[[ Material for this exercise open ]]
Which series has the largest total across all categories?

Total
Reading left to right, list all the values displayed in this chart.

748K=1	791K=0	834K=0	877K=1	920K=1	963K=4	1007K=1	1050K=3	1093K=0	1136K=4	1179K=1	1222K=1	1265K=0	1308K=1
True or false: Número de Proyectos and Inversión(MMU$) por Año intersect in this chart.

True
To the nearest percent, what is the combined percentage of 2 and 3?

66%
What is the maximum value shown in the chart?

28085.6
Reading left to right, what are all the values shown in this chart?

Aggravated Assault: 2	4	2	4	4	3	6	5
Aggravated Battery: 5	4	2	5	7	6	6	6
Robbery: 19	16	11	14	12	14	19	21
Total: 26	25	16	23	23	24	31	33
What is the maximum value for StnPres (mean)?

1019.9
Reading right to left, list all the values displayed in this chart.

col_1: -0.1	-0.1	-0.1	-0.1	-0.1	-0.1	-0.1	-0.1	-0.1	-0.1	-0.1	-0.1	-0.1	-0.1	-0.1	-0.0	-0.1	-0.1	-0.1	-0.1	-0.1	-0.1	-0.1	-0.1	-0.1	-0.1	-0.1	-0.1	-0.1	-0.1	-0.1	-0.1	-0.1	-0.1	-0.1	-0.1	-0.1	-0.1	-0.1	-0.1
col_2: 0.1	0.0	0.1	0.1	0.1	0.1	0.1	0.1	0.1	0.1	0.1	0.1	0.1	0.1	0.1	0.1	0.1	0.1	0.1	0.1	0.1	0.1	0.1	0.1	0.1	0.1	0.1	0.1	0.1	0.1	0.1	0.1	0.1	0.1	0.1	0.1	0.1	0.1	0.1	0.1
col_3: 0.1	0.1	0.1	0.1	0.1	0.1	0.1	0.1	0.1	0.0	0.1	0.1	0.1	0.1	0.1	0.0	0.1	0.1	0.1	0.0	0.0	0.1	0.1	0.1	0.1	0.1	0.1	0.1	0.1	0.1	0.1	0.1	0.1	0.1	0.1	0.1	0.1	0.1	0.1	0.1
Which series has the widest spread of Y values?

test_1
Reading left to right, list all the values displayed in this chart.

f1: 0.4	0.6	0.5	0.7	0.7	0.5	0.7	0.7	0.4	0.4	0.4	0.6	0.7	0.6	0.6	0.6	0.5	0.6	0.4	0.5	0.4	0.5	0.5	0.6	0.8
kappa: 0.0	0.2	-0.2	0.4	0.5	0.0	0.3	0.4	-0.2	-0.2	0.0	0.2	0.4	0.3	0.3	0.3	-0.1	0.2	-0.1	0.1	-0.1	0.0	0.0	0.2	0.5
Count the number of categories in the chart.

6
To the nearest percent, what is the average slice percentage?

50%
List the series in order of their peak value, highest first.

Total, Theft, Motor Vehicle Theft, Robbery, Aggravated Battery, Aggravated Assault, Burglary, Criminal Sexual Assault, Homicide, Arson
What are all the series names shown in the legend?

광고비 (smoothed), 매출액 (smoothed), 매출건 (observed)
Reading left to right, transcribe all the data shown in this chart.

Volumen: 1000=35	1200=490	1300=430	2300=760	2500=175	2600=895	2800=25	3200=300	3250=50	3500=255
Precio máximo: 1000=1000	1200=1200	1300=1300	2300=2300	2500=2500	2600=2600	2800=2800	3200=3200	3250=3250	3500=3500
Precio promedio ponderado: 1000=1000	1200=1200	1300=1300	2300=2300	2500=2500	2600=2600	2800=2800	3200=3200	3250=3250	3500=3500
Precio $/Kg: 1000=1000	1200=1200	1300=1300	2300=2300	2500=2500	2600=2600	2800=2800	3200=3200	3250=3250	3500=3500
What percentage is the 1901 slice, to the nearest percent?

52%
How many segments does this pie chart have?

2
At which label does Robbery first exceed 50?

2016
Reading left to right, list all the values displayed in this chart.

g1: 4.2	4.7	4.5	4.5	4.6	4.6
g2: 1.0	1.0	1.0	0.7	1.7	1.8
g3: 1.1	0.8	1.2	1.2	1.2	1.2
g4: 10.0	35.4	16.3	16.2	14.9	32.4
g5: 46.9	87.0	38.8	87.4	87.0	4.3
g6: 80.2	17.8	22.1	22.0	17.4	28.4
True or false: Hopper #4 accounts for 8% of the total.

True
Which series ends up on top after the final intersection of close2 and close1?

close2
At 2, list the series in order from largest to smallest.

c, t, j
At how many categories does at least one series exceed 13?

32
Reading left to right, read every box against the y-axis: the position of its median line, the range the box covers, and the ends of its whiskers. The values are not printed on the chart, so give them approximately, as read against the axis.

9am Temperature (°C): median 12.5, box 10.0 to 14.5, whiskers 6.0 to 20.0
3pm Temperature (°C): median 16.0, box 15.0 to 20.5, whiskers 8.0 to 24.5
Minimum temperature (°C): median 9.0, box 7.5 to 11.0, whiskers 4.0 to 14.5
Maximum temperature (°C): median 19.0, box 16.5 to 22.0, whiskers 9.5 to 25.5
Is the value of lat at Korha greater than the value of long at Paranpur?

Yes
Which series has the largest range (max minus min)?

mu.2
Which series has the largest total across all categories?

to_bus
[[ Material for this exercise closed ]]
* Task prompt
Copy the material word for word, from its first line through the line containing "Reading left to right, what", including both of those lines.

* Solution to this task
Which series has the largest total across all categories?

Total
Reading left to right, list all the values displayed in this chart.

748K=1	791K=0	834K=0	877K=1	920K=1	963K=4	1007K=1	1050K=3	1093K=0	1136K=4	1179K=1	1222K=1	1265K=0	1308K=1
True or false: Número de Proyectos and Inversión(MMU$) por Año intersect in this chart.

True
To the nearest percent, what is the combined percentage of 2 and 3?

66%
What is the maximum value shown in the chart?

28085.6
Reading left to right, what are all the values shown in this chart?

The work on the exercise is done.